Agony aunt

January 29, 1999

Q Some of my engineering students have a rather elementary grasp of maths. What is the best way of helping them?


Janet Duffin Maths lecturer and head of numeracy project Hull University

Much of the difficulty is to do with calculators. In my experience, students often go straight to the calculator.

However, if they are going to use them to good effect, students really must be very good at mental estimating skills. Only then will they be able to judge if the answer they have is likely to be right. Many just do not or cannot do that. They accept silly answers from calculators without question.

The problem is that many students begin using a calculator in secondary school and pick up bad habits. I have seen a student get out a calculator to add 7,000 and 8,000. I had a very good student with A-level maths who found that using a calculator had affected her natural facility for maths and that she was using it to multiply by one.

When students come to me, I do not mention calculators. I concentrate on good mental methods based on sound principles. Only then can you appreciate what a calculator can do for you.

But the solution is not to abandon thecalculator altogether. Despite recent government advice to the contrary, I believe thatcalculators should be introduced in primary schools as early as five. Then it will not impede learning of mental skills, and pupils would not get in to the kind of bad habits we are now witnessing.

▸ **Required work**
• a. Duplicate the passage of the calculator column starting with "Much of the" and going on through "multiply by one.".
• b. In one to three sentences, explain why the calculator column says students must have strong mental estimating skills to use calculators well.
• c. Answer these from the calculator column:
(i) At which university does Janet Duffin lecture in maths?
(ii) Which two numbers did a student use a calculator to add?
(iii) From what age does Janet Duffin believe calculators should be introduced in primary schools?
The data after this point comes from a separate source.

▸ **Input data**
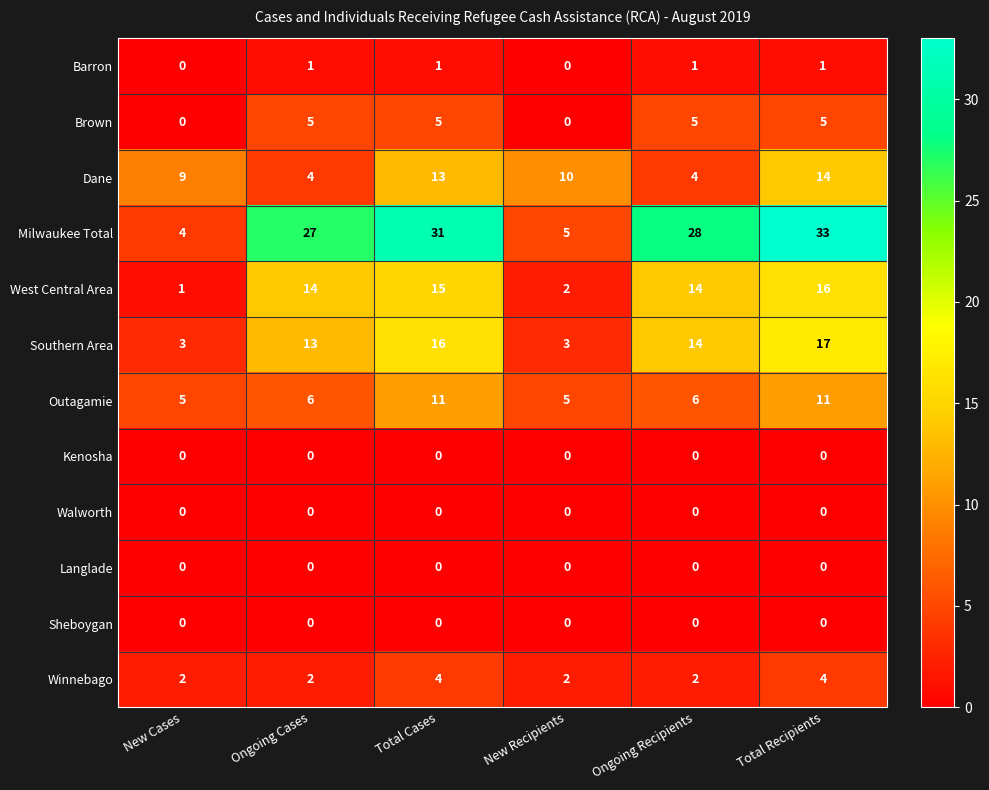

The value of Langlade at New Cases is 0. True or false?

True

▸ **Numbered answers**
• a.
Much of the difficulty is to do with calculators. In my experience, students often go straight to the calculator.

However, if they are going to use them to good effect, students really must be very good at mental estimating skills. Only then will they be able to judge if the answer they have is likely to be right. Many just do not or cannot do that. They accept silly answers from calculators without question.

The problem is that many students begin using a calculator in secondary school and pick up bad habits. I have seen a student get out a calculator to add 7,000 and 8,000. I had a very good student with A-level maths who found that using a calculator had affected her natural facility for maths and that she was using it to multiply by one.

• b. Only with those skills can students judge whether a calculator's answer is likely to be right. Without them, many accept silly answers from calculators without question.

• c.
(i) Hull University
(ii) 7,000 and 8,000
(iii) As early as five